The divine engineering of soil improvement is beyond comprehension, with so many complications. Here are some notable examples of God's Creation at work in ongoing soil renewal:

  • Fungus needs organic carbon for its growth, so the value of leaf and wood mulch is infinite. I carry large pieces of bark and wood chunks fallen from trees, simply because daily supplements add up.
  • Every single plant creates a little universe of energy and dependencies: fungus, bacteria, protozoa, nematodes, springtails, sowbugs, pillbugs, centipedes and millipedes, earthworms and moles. 
  • Insects and spiders join the birds in an everlasting battle of the prey becoming prey, from the dead earthworm dragged away by the ants to the bird consumed by bacteria, mites, and creatures of decomposition.
  • Plant roots plunge into the soil and expand their network through fungi, adding carbon to grow the fungus that grows the plants in the soil. 
  • Plants shed organic matter to feed the soil. Like the earthworm, the slug will shred the plant material, speeding its reduction to basic organic chemicals for the plants. Unlike the earthworm, the slug will merrily chew, disfigure, and destroy the young plants, which only escape by becoming stronger.
  • Good soil accumulates more carbon, more organic matter, and supports more roots that improve the soil and feed the vast soil population, from the microbes to the moles.
Buckwheat for Hover Flies

The adult Hover Flies need plants like Buckwheat
in the adult stage to lay eggs around the pests,
where in a role reversal, the eggs have pest insects for breakfast.

How ironic that most of us grew up and reached Social Security age without knowing or appreciating the tiny Hover Flies, aka Flower Flies, aka Syrphids.

Likewise, the tiny Ichneumon Wasp carries out its duties without our knowledge or appreciation.

Buckwheat, Mints, and the tiny weeds of the lawn provide extra pollen and nectar for adult beneficial insects. Most of us were taught Ladybugs are great and devour bugs while young and in maturity. But there are vast numbers of other beneficial insects that do this work.

Designed for a Purpose
Every single plant and animal has a purpose, which is shown in its design. Scientists often describe this in their studies, by showing the mutual dependencies, now explained by this strange escape clause: co-evolution. Together, in harmony, these unthinking living things developed ways to help each other so that one strengthens and protects the other. I consider that mighty intelligent of the fungus to help almost all the plants on earth.
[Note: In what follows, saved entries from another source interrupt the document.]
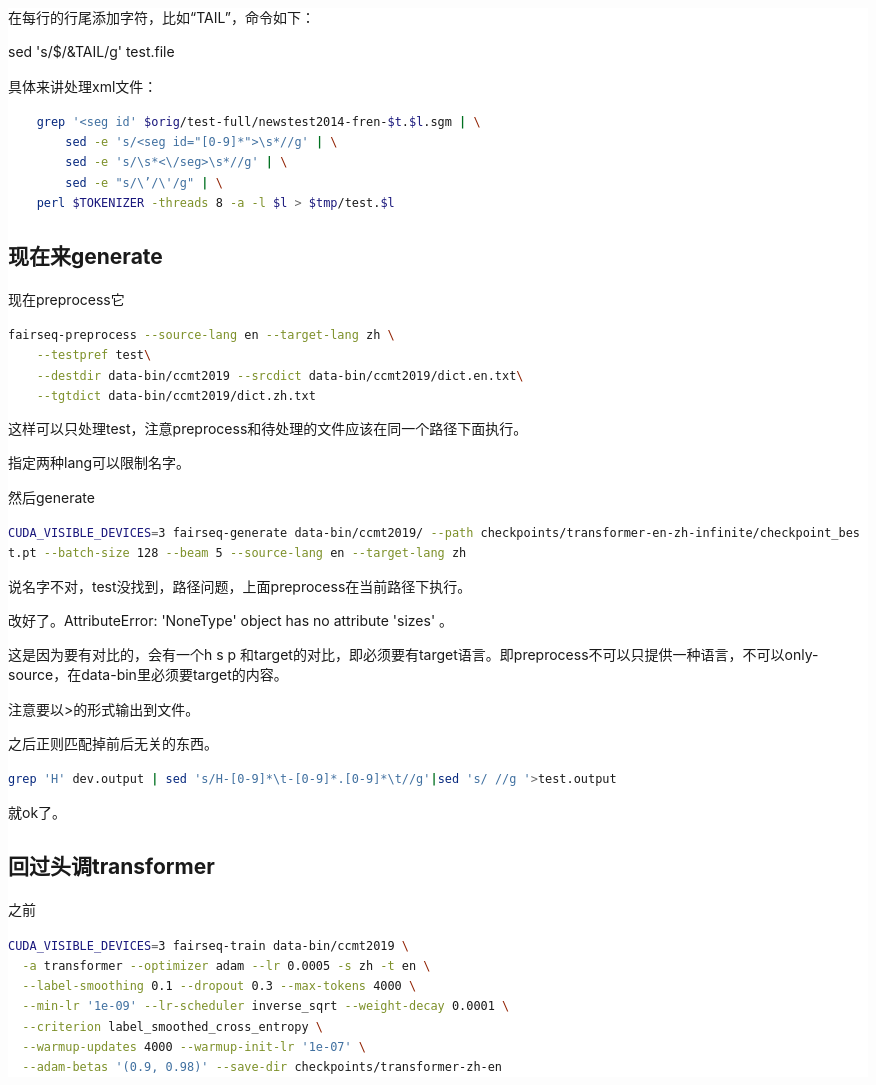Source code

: 在每行的行尾添加字符，比如“TAIL”，命令如下：

sed 's/$/&TAIL/g' test.file

具体来讲处理xml文件：

```bash
    grep '<seg id' $orig/test-full/newstest2014-fren-$t.$l.sgm | \
        sed -e 's/<seg id="[0-9]*">\s*//g' | \
        sed -e 's/\s*<\/seg>\s*//g' | \
        sed -e "s/\’/\'/g" | \
    perl $TOKENIZER -threads 8 -a -l $l > $tmp/test.$l
```

## 现在来generate

现在preprocess它

```bash
fairseq-preprocess --source-lang en --target-lang zh \
    --testpref test\
    --destdir data-bin/ccmt2019 --srcdict data-bin/ccmt2019/dict.en.txt\
    --tgtdict data-bin/ccmt2019/dict.zh.txt
```

这样可以只处理test，注意preprocess和待处理的文件应该在同一个路径下面执行。

指定两种lang可以限制名字。

然后generate

```bash
CUDA_VISIBLE_DEVICES=3 fairseq-generate data-bin/ccmt2019/ --path checkpoints/transformer-en-zh-infinite/checkpoint_best.pt --batch-size 128 --beam 5 --source-lang en --target-lang zh
```

说名字不对，test没找到，路径问题，上面preprocess在当前路径下执行。

改好了。AttributeError: 'NoneType' object has no attribute 'sizes' 。

这是因为要有对比的，会有一个h s p 和target的对比，即必须要有target语言。即preprocess不可以只提供一种语言，不可以only-source，在data-bin里必须要target的内容。

注意要以>的形式输出到文件。

之后正则匹配掉前后无关的东西。

```bash
grep 'H' dev.output | sed 's/H-[0-9]*\t-[0-9]*.[0-9]*\t//g'|sed 's/ //g '>test.output
```

就ok了。



## 回过头调transformer

之前

```bash
CUDA_VISIBLE_DEVICES=3 fairseq-train data-bin/ccmt2019 \
  -a transformer --optimizer adam --lr 0.0005 -s zh -t en \
  --label-smoothing 0.1 --dropout 0.3 --max-tokens 4000 \
  --min-lr '1e-09' --lr-scheduler inverse_sqrt --weight-decay 0.0001 \
  --criterion label_smoothed_cross_entropy \
  --warmup-updates 4000 --warmup-init-lr '1e-07' \
  --adam-betas '(0.9, 0.98)' --save-dir checkpoints/transformer-zh-en
```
There are exceptions, like Goosefoot, but there are always exceptions.

Likewise, God has given each one of us a purpose and a design to achieve that purpose. Often we long to have the talents, looks, money, or circumstances of another person. We would like to wish away the difficulties, too. But the entire mix of good and bad helps us see our purpose and pursue our strengths.

Few would want my employment history, but that has allowed me to help hundreds of students and adults establish new or improved careers. I will be teaching a class tonight of adults who would rather work in a pleasant environment. Some are worn out by stress. I have done this for years. Suddenly, one university said, "Hey instructors, why not include career planning in your courses. Share some experiences and insights to help your students find fulfilling work." 

If we can see the purpose of the tiny and overlooked Flower Flies, then we can certainly understand that God has a purpose for us.